Our children do grow up knowing the Lord. Now, is that because we are MADE righteous and so our children are conceived without sin. NO. They are conceived in iniquity. They are born in sin, they are born dead. But the pattern of redemption follows the pattern of creation, and God baptizes our children and puts them in a relationship with himself. They may grow up to be an Esau and they may break this, but they start out inside by baptism. We don’t baptize our children because we presume they are regenerate. We baptize our children because we presume they are unregenerate… baptism is our claiming the promise.
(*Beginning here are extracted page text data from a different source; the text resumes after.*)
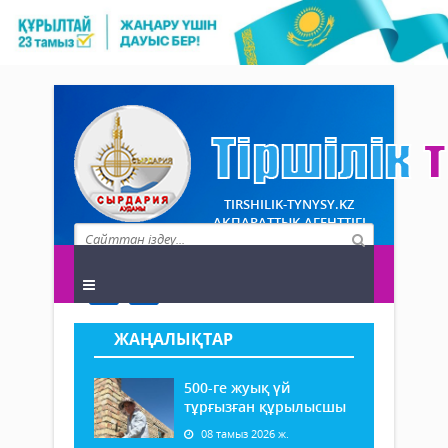
TIRSHILIK-TYNYSY.KZ
АҚПАРАТТЫҚ АГЕНТТІГІ
ЖАҢАЛЫҚТАР
500-ге жуық үй
тұрғызған құрылысшы
08 тамыз 2026 ж.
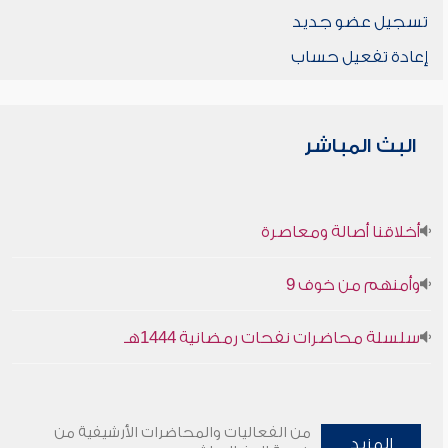
تسجيل عضو جديد
إعادة تفعيل حساب
البث المباشر
أخلاقنا أصالة ومعاصرة
وأمنهم من خوف 9
سلسلة محاضرات نفحات رمضانية 1444هـ
من الفعاليات والمحاضرات الأرشيفية من
المزيد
Salvation, by implication, restores these relationships. It’s not just an individual thing. The Holy Spirit comes and we would expect then that God would put our children into a relationship with Himself just as if Adam and Eve had not sinned their children would have grown up in a relationship with God. And that’s what we find, of course. Have you ever known 4-6 year old children in Christian families who didn’t believe? If the parents went to church and brought their children along? And prayed [and discipled them]? Have you ever known small children who don’t believe? No. They do! They may get to be 13 or 14 [etc] and rebel, but when they are young they receive the faith of their parents. That’s God’s way. If God didn’t want it that way he wouldn’t have caused us to come into the world as little kids. There is nothing wrong with that [being a kid]. We think, somehow or other, there’s something wrong with that…for a child to believe what his parents tell him. That’s not wrong, that’s God’s way! If God didn’t want it that way children could pop into the world at the age of 20 who could make his own decision. Think about this. God’s way is for children to start out believing what their parents say, and then then begin to get to the point where they move away from their parents by degrees. First of all, there are terrible two’s where the child moves a little bit away. Then there’s terrible five’s, then there’s adolescence, and then eventually the child is out of the home. And each one of these defines a new stage and a new relationship with the parent. These stages are real. At each stage the child relates less to the father and the mother and more directly to God. That’s what we want. Children relate to God as Father. When they reach adolescence they begin to relate to God as husband. And that’s why they get involved in a passionate need to have a relationship with God the son that is like a spouse, for the same kinds of reason that they start to look for someone of the opposite sex. God puts them in a stage of life where they want a complementary relationship. Before that time they relate to God as a Father, they just climb into his lap. That’s not wrong. It’s just a different stage of life.”